What to do when you see partial failure
Section titled “What to do when you see partial failure”Three steps, in order:
- Identify which tenant is unreachable. The banner names it. If multiple tenants are affected, the banner lists them all (truncated to first 3 + a "and N more" if there are many).
- Check the affected tenant's state. Open its detail page at
/dashboard/tenants/<id>. If it's in Suspended state, that explains the unreachability — suspended tenants reject identity-store queries. If it's in Active state, the issue is infrastructure-side. - Click Retry on the banner. Transient issues clear themselves; clicking Retry re-attempts the unreachable tenants. If the second attempt also fails, escalate per Incident response runbook.
When this is normal
Section titled “When this is normal”Two cases where partial-failure rendering is expected:
- Tenant is in Suspended state. Suspending a tenant gates its identity store too. The Identities page shows the suspension as the reason in the banner, not a generic "unreachable."

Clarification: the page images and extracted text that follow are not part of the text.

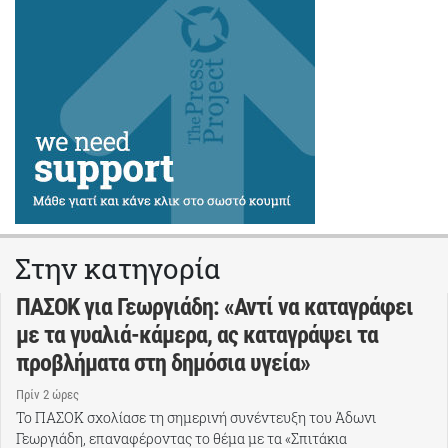
Στην κατηγορία
ΠΑΣΟΚ για Γεωργιάδη: «Αντί να καταγράφει
με τα γυαλιά-κάμερα, ας καταγράψει τα
προβλήματα στη δημόσια υγεία»
Πρίν 2 ώρες
Το ΠΑΣΟΚ σχολίασε τη σημερινή συνέντευξη του Άδωνι
Γεωργιάδη, επαναφέροντας το θέμα με τα «Σπιτάκια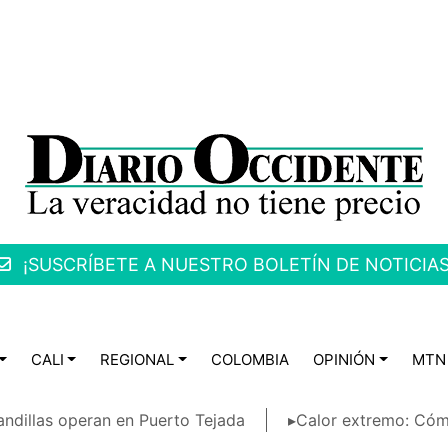
¡SUSCRÍBETE A NUESTRO BOLETÍN DE NOTICIAS
CALI
REGIONAL
COLOMBIA
OPINIÓN
MTN
ndillas operan en Puerto Tejada
▸Calor extremo: Cóm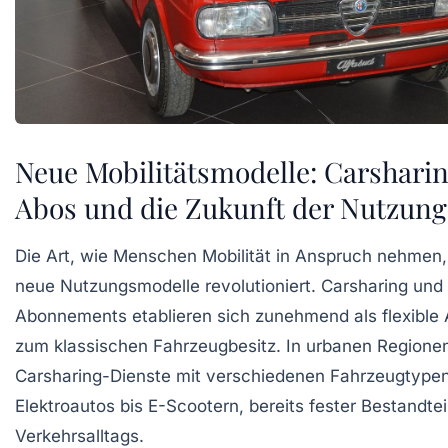
Neue Mobilitätsmodelle: Carsharin
Abos und die Zukunft der Nutzung
Die Art, wie Menschen Mobilität in Anspruch nehmen,
neue Nutzungsmodelle revolutioniert. Carsharing und
Abonnements etablieren sich zunehmend als flexible 
zum klassischen Fahrzeugbesitz. In urbanen Regionen
Carsharing-Dienste mit verschiedenen Fahrzeugtypen
Elektroautos bis E-Scootern, bereits fester Bestandtei
Verkehrsalltags.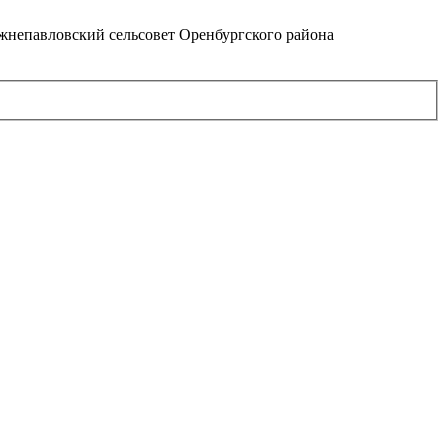
непавловский сельсовет Оренбургского района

- Tenant is currently provisioning or decommissioning. The identity store may be coming up or shutting down; the aggregate skips it cleanly.
In both cases, the banner copy is specific to the state (e.g. "banking-cymmetri is suspended; users not shown until you resume it") so you know it's not a bug.
When it's a real problem
Section titled “When it's a real problem”Partial-failure rendering should be rare in production. If you see it persistently:
- One tenant always unreachable. That tenant has a real platform-level issue — its identity-store pod isn't running, its database is down, the network path is broken. Treat as an incident; see Incident response runbook.

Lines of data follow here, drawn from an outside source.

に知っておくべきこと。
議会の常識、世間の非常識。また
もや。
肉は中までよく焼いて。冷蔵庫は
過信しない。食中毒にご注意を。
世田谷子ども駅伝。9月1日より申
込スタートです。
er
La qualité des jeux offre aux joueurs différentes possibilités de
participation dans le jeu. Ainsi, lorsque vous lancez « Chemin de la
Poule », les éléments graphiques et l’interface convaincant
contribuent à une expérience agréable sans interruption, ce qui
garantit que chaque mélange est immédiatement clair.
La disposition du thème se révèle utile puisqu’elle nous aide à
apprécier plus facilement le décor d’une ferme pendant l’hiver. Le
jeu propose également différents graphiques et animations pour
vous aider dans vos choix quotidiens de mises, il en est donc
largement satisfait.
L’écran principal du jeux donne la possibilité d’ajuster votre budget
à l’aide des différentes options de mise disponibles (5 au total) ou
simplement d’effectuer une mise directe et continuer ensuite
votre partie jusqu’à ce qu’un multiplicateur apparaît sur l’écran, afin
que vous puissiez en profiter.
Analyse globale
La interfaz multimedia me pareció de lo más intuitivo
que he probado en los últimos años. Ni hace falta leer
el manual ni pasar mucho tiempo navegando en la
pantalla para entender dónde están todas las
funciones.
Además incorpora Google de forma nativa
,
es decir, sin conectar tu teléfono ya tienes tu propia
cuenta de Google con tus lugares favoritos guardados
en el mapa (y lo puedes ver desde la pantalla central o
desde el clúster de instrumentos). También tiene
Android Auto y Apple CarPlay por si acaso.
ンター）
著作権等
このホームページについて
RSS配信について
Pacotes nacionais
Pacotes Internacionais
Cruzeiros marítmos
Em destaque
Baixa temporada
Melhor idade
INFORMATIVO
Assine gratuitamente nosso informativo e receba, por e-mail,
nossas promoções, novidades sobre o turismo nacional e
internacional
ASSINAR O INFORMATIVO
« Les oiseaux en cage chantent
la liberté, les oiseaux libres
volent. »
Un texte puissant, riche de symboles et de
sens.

- Many tenants intermittently unreachable. Aggregate-layer issue — the Identities aggregator can't fan out reliably. Likely platform-team territory; surface upstream.

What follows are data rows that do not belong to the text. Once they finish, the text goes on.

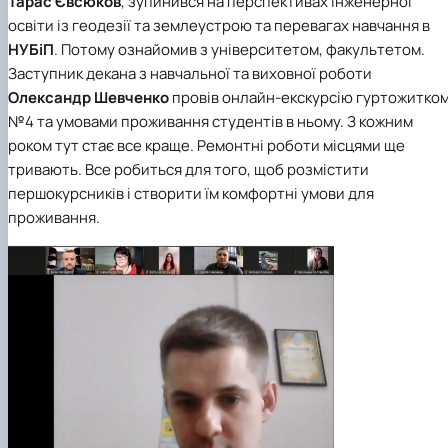
Тарас Євсюков
, зупинився на перспективах інженерної
освіти із геодезії та землеустрою та перевагах навчання в
НУБіП
. Потому ознайомив з університетом, факультетом.
Заступник декана з навчальної та виховної роботи
Олександр Шевченко
провів онлайн-екскурсію гуртожитко
№4 та умовами проживання студентів в ньому. З кожним
роком тут стає все краще. Ремонтні роботи місцями ще
тривають. Все робиться для того, щоб розмістити
першокурсників і створити їм комфортні умови для
проживання.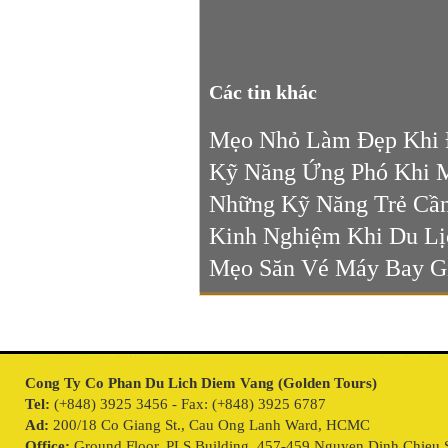
Các tin khác
Mẹo Nhỏ Làm Đẹp Khi 
Kỹ Năng Ứng Phó Khi 
Những Kỹ Năng Trẻ Cần
Kinh Nghiệm Khi Du Lị
Mẹo Săn Vé Máy Bay Gi
Cong Ty Co Phan Du Lich Diem Vang (Golden Tours)
Tel:
(+848) 3925 3456 - Fax: (+848) 3925 6787
Ad:
200/18 Co Giang St., Cau Ong Lanh Ward, HCMC
Office:
Ground Floor, PLS Building, 457-459 Nguyen Dinh Chieu S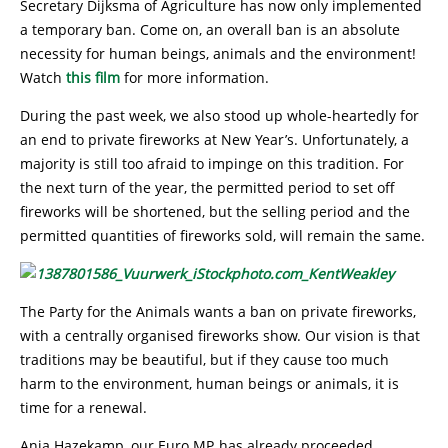
Secretary Dijksma of Agriculture has now only implemented
a temporary ban. Come on, an overall ban is an absolute
necessity for human beings, animals and the environment!
Watch
this film
for more information.
During the past week, we also stood up whole-heartedly for
an end to private fireworks at New Year’s. Unfortunately, a
majority is still too afraid to impinge on this tradition. For
the next turn of the year, the permitted period to set off
fireworks will be shortened, but the selling period and the
permitted quantities of fireworks sold, will remain the same.
The Party for the Animals wants a ban on private fireworks,
with a centrally organised fireworks show. Our vision is that
traditions may be beautiful, but if they cause too much
harm to the environment, human beings or animals, it is
time for a renewal.
Anja Hazekamp, our Euro MP, has already proceeded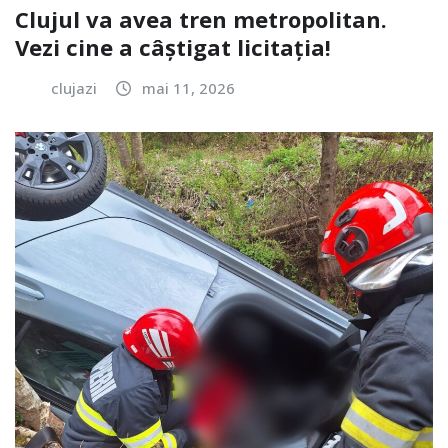
Clujul va avea tren metropolitan.
Vezi cine a câștigat licitația!
clujazi
mai 11, 2026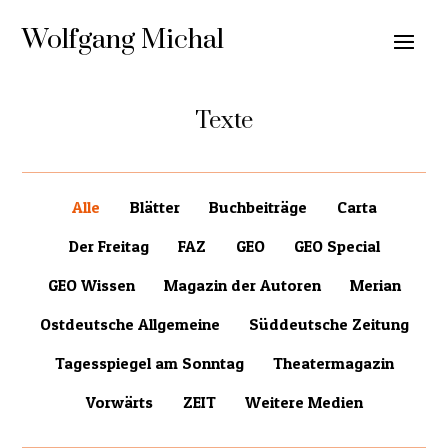
Wolfgang Michal
Texte
Alle
Blätter
Buchbeiträge
Carta
Der Freitag
FAZ
GEO
GEO Special
GEO Wissen
Magazin der Autoren
Merian
Ostdeutsche Allgemeine
Süddeutsche Zeitung
Tagesspiegel am Sonntag
Theatermagazin
Vorwärts
ZEIT
Weitere Medien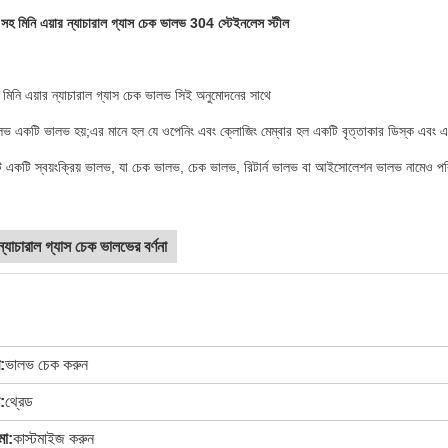
হ মিনি এয়ার ন্যাচারাল গ্যাস চেক ভালভ 304 স্টেইনলেস স্টীল
য মিনি এয়ার ন্যাচারাল গ্যাস চেক ভালভ সিই অনুমোদনের সাথে
ভ একটি ভালভ হয়;এর মানে হল যে ওপেনিং এবং ক্লোজিং মেম্বার হল একটি বৃত্তাকার ডিস্ক এবং এ
 একটি স্বয়ংক্রিয় ভালভ, যা চেক ভালভ, চেক ভালভ, রিটার্ন ভালভ বা আইসোলেশন ভালভ নামেও প
ন্যাচারাল গ্যাস চেক ভালভের বর্ণনা
:
ভালভ চেক করুন
:
থ্রেড
মা:
কাস্টমাইজ করুন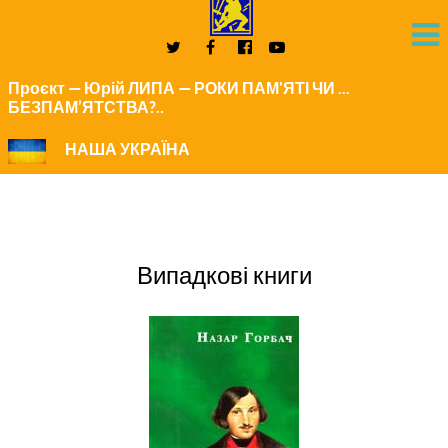
Проєкт — Юрій ЛИПА — РОКИ ПАМ'ЯТІ ЧИ ...
БЕЗПАМ’ЯТСТВА?..
НАША УКРАЇНА
Випадкові книги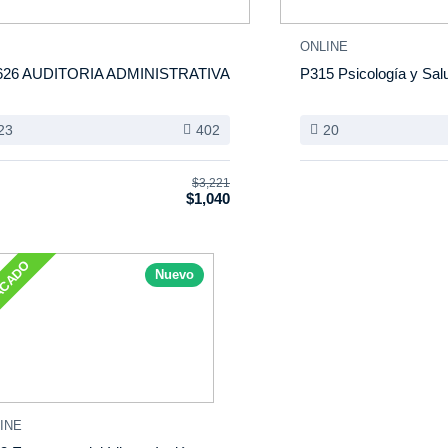
ONLINE
26 AUDITORIA ADMINISTRATIVA
P315 Psicología y Sal
23
402
20
$3,221
$1,040
ACADO
Nuevo
INE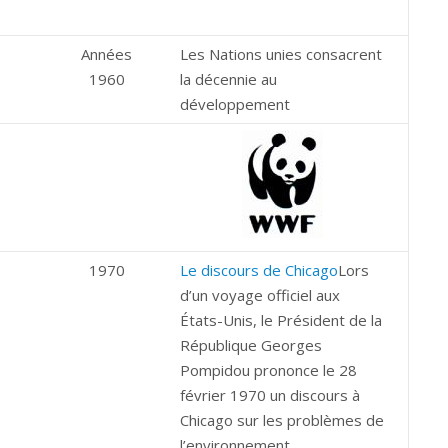
Années
Les Nations unies consacrent
1960
la décennie au
développement
1970
Le discours de Chicago
Lors
d’un voyage officiel aux
États-Unis, le Président de la
République Georges
Pompidou prononce le 28
février 1970 un discours à
Chicago sur les problèmes de
l’environnement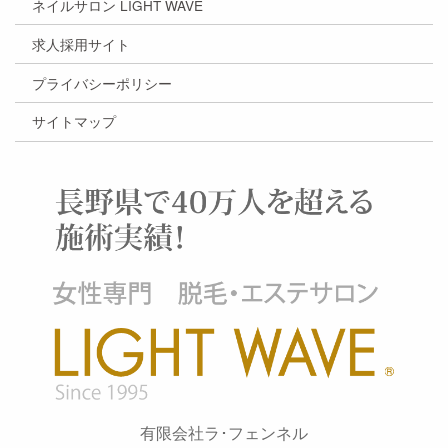
ネイルサロン LIGHT WAVE
求人採用サイト
プライバシーポリシー
サイトマップ
有限会社ラ･フェンネル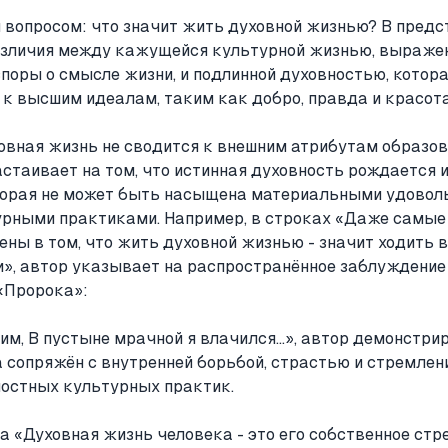
 вопросом: что значит жить духовной жизнью? В предс
зличия между кажущейся культурной жизнью, выражен
 споры о смысле жизни, и подлинной духовностью, котор
 к высшим идеалам, таким как добро, правда и красота
ховная жизнь не сводится к внешним атрибутам образов
астаивает на том, что истинная духовность рождается 
торая не может быть насыщена материальными удовол
рными практиками. Например, в строках «Даже самые 
ены в том, что жить духовной жизнью - значит ходить в
», автор указывает на распространённое заблуждение 
 «Пророка»:
, В пустыне мрачной я влачился...», автор демонстрир
 сопряжён с внутренней борьбой, страстью и стремлен
ностных культурных практик.
а «Духовная жизнь человека - это его собственное стр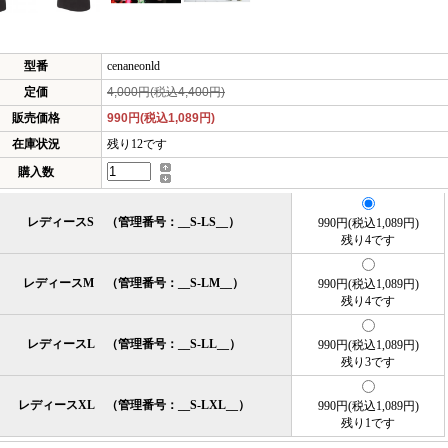
型番
cenaneonld
定価
4,000円(税込4,400円)
販売価格
990円(税込1,089円)
在庫状況
残り12です
購入数
レディースS （管理番号：__S-LS__）
990円(税込1,089円)
残り4です
レディースM （管理番号：__S-LM__）
990円(税込1,089円)
残り4です
レディースL （管理番号：__S-LL__）
990円(税込1,089円)
残り3です
レディースXL （管理番号：__S-LXL__）
990円(税込1,089円)
残り1です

- Banner stuck even after Retry. UI cache might be holding the old error. Hard-refresh the page (Ctrl/Cmd+Shift+R). If still stuck, sign out and back in.
What partial failure doesn't break
Section titled “What partial failure doesn't break”A useful mental model: the Identities aggregate degrades, but its inputs don't. Specifically:
- The affected tenants' end-users can still sign in. End-users hit the tenant directly at its subdomain; the Identities aggregate only fans out FROM the control plane TO each tenant. If that fan-out fails, end-user auth is unaffected (assuming the tenant itself is healthy).
- The affected tenants' admins can still operate. Tenant admins sign in to their own admin console, not the platform-level Identities page.
- The audit feed still shows everything. Audit events are written by each tenant directly to the platform; they don't depend on the Identities fan-out.
In other words: partial-failure on Identities is a degradation of the platform operator's view, not a customer-facing incident — assuming the underlying cause is the Identities aggregator and not the tenant itself.